Records from a collection
(begin)
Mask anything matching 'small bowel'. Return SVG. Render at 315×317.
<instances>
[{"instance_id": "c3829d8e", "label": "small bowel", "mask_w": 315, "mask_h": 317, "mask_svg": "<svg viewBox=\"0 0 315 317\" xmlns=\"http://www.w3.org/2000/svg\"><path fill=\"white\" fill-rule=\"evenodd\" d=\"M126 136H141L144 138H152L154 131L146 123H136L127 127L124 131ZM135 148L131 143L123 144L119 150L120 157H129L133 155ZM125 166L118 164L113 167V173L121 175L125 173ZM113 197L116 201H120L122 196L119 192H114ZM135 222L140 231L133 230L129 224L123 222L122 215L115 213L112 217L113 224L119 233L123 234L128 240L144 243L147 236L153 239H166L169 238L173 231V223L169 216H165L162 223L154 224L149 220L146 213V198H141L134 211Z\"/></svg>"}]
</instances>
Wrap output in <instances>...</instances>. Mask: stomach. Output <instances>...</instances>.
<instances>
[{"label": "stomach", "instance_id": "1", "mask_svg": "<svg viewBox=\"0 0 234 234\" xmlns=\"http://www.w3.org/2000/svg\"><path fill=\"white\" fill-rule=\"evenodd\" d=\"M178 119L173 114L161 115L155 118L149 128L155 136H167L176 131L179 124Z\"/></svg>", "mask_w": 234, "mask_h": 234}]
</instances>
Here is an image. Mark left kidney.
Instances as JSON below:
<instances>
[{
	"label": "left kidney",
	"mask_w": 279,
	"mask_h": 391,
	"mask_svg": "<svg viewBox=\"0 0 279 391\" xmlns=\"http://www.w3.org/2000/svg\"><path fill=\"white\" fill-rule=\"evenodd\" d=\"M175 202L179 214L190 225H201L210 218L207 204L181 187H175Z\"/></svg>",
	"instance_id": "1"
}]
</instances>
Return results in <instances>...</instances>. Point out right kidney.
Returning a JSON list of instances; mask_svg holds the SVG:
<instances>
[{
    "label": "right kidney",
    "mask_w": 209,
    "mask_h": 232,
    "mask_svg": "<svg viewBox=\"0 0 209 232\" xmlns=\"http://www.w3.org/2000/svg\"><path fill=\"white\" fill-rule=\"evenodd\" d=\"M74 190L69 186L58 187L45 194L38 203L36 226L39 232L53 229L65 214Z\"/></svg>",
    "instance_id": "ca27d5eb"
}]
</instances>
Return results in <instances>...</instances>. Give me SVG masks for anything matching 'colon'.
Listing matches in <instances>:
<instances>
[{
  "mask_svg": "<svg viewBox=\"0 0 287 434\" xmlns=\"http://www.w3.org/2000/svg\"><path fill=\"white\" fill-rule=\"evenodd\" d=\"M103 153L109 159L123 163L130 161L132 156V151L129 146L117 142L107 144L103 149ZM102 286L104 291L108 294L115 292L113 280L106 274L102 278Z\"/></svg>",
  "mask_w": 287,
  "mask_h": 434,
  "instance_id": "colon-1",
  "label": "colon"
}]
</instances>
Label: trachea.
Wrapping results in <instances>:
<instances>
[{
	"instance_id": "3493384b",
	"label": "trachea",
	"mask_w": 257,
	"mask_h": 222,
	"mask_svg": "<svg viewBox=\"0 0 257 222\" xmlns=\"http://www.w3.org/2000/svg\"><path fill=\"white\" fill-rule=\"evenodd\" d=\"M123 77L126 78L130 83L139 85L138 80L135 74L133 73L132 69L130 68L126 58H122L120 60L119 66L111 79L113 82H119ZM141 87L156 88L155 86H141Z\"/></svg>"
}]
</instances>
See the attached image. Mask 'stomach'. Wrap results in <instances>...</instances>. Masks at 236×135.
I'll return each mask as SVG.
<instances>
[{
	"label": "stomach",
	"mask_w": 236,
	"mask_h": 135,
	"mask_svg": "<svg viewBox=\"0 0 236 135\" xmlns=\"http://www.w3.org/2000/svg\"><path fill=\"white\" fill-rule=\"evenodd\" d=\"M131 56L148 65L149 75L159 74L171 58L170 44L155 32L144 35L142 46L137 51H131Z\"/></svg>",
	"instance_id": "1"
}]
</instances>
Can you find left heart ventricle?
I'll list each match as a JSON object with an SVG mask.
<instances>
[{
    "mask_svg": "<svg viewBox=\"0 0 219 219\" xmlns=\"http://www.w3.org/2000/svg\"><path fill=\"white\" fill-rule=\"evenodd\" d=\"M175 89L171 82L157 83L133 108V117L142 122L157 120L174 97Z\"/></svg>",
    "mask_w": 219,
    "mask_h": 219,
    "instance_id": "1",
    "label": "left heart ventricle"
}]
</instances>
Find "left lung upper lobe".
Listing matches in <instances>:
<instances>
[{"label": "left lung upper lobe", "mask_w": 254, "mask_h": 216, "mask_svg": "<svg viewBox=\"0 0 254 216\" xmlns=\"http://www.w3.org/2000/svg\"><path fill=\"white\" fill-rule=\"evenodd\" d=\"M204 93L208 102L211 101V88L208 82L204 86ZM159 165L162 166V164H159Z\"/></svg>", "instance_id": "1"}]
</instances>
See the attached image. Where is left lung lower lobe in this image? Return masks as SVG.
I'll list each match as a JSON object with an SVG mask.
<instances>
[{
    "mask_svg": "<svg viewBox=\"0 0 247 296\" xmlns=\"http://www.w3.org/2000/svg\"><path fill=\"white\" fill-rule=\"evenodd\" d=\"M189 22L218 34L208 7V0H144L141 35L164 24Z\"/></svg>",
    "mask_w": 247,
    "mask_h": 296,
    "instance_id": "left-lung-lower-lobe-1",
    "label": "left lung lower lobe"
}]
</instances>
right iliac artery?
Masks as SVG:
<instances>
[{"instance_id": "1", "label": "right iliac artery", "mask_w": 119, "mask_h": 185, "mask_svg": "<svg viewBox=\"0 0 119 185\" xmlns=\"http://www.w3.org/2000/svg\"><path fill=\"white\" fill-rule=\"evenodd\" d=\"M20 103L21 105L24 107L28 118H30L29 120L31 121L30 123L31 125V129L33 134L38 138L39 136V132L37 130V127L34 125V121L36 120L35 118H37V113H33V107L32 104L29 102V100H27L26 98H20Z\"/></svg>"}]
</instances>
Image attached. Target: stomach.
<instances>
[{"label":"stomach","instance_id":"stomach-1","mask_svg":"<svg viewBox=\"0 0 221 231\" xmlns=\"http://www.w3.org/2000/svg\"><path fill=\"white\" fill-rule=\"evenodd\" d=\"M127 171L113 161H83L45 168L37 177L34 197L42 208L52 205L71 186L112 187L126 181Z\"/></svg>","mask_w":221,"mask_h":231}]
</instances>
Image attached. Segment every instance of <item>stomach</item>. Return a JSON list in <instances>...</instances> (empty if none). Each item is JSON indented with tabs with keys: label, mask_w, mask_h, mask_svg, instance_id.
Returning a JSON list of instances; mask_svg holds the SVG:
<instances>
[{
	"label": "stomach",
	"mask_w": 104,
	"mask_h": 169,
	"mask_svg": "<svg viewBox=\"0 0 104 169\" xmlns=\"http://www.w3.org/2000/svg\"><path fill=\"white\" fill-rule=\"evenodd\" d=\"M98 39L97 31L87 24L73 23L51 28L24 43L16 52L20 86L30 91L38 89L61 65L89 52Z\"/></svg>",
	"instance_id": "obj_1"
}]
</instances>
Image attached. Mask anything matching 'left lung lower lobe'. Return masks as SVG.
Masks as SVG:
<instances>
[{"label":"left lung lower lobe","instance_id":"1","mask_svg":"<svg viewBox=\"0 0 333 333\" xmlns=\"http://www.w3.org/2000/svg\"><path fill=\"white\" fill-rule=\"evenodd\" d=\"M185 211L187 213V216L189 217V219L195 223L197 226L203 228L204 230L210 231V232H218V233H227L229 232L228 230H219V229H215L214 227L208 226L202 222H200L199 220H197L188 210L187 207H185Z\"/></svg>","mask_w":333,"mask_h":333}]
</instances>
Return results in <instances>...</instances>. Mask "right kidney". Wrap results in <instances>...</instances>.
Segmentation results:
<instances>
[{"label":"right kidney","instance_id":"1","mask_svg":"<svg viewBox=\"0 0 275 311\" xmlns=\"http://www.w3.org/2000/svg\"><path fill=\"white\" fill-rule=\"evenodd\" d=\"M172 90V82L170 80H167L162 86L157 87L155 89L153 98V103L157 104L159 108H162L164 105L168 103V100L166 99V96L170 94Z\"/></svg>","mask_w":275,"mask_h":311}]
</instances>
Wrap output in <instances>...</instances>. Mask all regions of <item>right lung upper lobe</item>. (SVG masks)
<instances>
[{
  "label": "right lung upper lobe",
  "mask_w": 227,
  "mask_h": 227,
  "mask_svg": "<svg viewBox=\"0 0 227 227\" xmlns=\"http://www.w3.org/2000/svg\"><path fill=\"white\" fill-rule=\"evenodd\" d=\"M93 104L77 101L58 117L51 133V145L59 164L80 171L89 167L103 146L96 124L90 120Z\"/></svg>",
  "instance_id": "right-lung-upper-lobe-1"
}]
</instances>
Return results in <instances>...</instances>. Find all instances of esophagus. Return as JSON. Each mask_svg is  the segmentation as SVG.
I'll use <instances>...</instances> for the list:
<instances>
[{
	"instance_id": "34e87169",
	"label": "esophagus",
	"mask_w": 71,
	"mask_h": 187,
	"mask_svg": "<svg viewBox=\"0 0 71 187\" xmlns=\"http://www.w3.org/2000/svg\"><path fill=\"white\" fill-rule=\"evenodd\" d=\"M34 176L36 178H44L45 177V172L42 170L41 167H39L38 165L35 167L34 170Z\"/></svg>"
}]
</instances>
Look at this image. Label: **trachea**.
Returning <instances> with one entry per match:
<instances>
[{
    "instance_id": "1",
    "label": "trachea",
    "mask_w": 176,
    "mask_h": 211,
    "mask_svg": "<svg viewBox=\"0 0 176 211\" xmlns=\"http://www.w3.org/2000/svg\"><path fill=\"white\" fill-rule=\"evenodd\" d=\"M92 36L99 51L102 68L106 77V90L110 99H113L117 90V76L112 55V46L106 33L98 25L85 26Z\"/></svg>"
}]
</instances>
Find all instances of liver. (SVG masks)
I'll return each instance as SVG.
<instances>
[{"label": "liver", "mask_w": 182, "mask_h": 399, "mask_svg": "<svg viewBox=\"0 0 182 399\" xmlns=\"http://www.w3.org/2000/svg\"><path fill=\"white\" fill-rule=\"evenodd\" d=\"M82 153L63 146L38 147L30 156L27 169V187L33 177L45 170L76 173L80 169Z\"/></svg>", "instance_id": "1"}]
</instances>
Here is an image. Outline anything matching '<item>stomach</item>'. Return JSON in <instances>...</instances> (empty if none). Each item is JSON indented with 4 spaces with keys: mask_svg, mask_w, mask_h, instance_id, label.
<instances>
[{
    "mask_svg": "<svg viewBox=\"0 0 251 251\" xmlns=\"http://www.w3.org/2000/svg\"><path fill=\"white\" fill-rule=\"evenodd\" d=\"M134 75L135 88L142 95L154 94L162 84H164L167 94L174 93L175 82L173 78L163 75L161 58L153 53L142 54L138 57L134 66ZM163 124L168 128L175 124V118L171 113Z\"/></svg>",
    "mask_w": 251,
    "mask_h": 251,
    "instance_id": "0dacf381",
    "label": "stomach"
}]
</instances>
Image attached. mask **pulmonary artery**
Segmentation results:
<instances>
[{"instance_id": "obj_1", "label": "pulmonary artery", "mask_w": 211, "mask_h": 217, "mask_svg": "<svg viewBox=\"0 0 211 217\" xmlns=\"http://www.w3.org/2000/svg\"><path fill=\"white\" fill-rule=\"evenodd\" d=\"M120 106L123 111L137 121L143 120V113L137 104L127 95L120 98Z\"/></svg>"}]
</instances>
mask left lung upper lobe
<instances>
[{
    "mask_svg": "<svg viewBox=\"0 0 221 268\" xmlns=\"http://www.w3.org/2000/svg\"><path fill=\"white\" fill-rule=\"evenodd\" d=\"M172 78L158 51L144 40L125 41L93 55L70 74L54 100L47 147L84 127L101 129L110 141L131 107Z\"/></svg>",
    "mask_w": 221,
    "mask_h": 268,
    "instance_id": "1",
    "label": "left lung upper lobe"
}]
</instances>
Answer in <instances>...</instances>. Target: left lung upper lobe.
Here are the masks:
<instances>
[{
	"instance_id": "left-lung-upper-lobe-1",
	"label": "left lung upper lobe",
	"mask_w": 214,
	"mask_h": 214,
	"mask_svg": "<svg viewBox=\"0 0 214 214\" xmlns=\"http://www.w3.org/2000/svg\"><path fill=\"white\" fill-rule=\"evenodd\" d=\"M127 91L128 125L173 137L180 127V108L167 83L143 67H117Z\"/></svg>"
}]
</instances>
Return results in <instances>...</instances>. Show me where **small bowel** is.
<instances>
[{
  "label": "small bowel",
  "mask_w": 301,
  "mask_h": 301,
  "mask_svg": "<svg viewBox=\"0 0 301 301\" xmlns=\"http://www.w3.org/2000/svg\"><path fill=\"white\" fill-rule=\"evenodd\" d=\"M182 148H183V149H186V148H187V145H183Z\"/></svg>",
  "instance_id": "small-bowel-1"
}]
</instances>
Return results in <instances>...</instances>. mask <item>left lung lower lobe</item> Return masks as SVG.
(end)
Return, unchanged, each line of the items above that contains the string "trachea".

• [Exercise response]:
Label: trachea.
	"label": "trachea",
Look at this image. Label: **trachea**.
    "label": "trachea",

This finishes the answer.